Ferroelectric capacitors have the advantage that they are able to switch quickly and can be fabricated on a single VLSI chip.
FeRAM's are advantageous in that they have the endurance of DRAM, the fast read/write times of SRAM and the non-volatility of flash.
Conventionally, an FeRAM is manufactured by depositing a ferroelectric film, such as lead zirconate titanate (PZT), strontium bismuth tantalum oxide (SBT), bismuth lanthanum titanium oxide (BLT) on a first, planar, electrode film, and forming a second electrode film over the ferroelectric layer. The second electrode layer and the ferroelectric film are then etched using a reactive ion etch method, after which the first electrode film is etched using a similar method. The result is a number of stacks comprising a first and second electrode film sandwiching the ferroelectric film.
In such conventional manufacturing methods, ferroelectric films are deposited on the electrode by changing deposition parameters with the aim of matching morphologies as close by as possible or any rate, promoting computability of adjacent layers. However, ferroelectric capacitors made by this method still tend to have poor characteristics, necessitating optimization of the fabrication method to minimise these problems. In order to improve ferroelectric properties, the introduction of a monolayered film prior to main ferroelectric film deposition has been reported in IFFF, 2002, Abstracts, 29B-FDI-5C, (2002), p. 49. It was shown that a PbTiO3 seed layer can act as a good crystalline buffer for PZT.
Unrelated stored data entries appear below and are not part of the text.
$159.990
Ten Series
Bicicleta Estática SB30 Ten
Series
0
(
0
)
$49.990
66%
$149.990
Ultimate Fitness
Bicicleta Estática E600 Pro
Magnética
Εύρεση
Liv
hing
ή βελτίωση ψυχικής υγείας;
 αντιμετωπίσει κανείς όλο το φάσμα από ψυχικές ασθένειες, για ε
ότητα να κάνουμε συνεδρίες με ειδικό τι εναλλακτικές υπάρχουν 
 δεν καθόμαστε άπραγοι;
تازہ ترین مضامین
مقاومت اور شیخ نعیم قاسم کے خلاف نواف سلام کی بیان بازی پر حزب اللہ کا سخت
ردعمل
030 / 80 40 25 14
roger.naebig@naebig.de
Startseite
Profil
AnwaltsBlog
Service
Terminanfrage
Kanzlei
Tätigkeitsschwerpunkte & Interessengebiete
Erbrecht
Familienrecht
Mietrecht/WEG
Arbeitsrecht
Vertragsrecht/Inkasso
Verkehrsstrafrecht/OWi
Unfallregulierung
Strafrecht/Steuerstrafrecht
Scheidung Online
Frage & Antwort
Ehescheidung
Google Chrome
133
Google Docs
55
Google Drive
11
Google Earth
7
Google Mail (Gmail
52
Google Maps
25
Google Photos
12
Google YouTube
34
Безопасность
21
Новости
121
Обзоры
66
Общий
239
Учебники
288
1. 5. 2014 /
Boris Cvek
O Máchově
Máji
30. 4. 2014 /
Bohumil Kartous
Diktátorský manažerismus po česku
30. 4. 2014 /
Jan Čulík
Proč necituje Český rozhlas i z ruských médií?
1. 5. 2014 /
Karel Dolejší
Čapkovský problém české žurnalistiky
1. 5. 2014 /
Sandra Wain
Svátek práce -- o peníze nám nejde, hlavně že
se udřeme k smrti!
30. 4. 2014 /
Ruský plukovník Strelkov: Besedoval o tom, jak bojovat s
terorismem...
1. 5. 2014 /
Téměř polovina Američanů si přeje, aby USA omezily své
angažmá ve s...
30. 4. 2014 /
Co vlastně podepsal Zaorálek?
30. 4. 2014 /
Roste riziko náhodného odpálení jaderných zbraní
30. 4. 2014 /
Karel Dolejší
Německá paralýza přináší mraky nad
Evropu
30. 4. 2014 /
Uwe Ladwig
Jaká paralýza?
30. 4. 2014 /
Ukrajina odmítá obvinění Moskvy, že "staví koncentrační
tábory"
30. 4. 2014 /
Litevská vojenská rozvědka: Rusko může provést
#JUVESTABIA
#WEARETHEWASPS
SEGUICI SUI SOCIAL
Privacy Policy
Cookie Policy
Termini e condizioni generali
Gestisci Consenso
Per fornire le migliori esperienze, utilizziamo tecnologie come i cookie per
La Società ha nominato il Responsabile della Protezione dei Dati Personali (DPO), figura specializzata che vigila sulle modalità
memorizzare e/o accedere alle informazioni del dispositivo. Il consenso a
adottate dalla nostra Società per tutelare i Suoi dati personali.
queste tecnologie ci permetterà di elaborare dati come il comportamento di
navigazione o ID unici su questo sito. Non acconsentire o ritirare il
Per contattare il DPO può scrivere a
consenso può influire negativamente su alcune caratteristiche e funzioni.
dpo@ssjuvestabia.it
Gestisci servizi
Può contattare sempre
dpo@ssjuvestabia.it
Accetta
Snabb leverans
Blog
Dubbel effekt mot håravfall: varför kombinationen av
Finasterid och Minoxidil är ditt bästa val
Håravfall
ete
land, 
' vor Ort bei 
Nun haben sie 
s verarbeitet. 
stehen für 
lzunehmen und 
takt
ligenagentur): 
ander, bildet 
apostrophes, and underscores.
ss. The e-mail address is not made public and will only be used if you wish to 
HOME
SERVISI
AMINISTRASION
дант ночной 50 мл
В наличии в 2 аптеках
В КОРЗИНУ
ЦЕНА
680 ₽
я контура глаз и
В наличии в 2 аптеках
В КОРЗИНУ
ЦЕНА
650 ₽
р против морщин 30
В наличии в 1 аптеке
However, because the seed layer's composition and ferroelectric properties are different from those of the main PZT layer, it is difficult to exclude formation of an interfacial layer which can cause undesirable properties due to parasitic ferroelectricity and capacitance at the interface. Actually, a PbTiO3, seed layer can only form with tetragonal crystalline structure on the main PZT film. It can cause the enlargement of Vc (coercive voltage), and a large saturation voltage for ferroelectricity. In addition, further negative interface effects can be expected, since the fabrication method (Chemical Solution Deposition) for the PbTiO3 seed-layer is different from that of main PZT layer formed by sputtering.
FIG. 1 shows the hysteresis characteristics of a PZT capacitor fabricated by the conventional method. The capacitor structure is TEOS-substrate/Ti/Ir/IrO2/Pt/PZT/SRO/Pt. In this case, no seed layer was employed prior to deposition of PZT layer. The poor ferroelectric properties are due to the poor crystallinity and poor composition of the PZT films which were grown on the Pt bottom electrode (BE). The PZT film shows a depletion of Pb near the interface between the PZT film and the BE-Pt, since the element Pb can easily diffuse into the Pt bottom electrode during crystallization annealing. This strongly affects the crystallinity of the PZT film and degrades the electrical properties of PZT capacitors.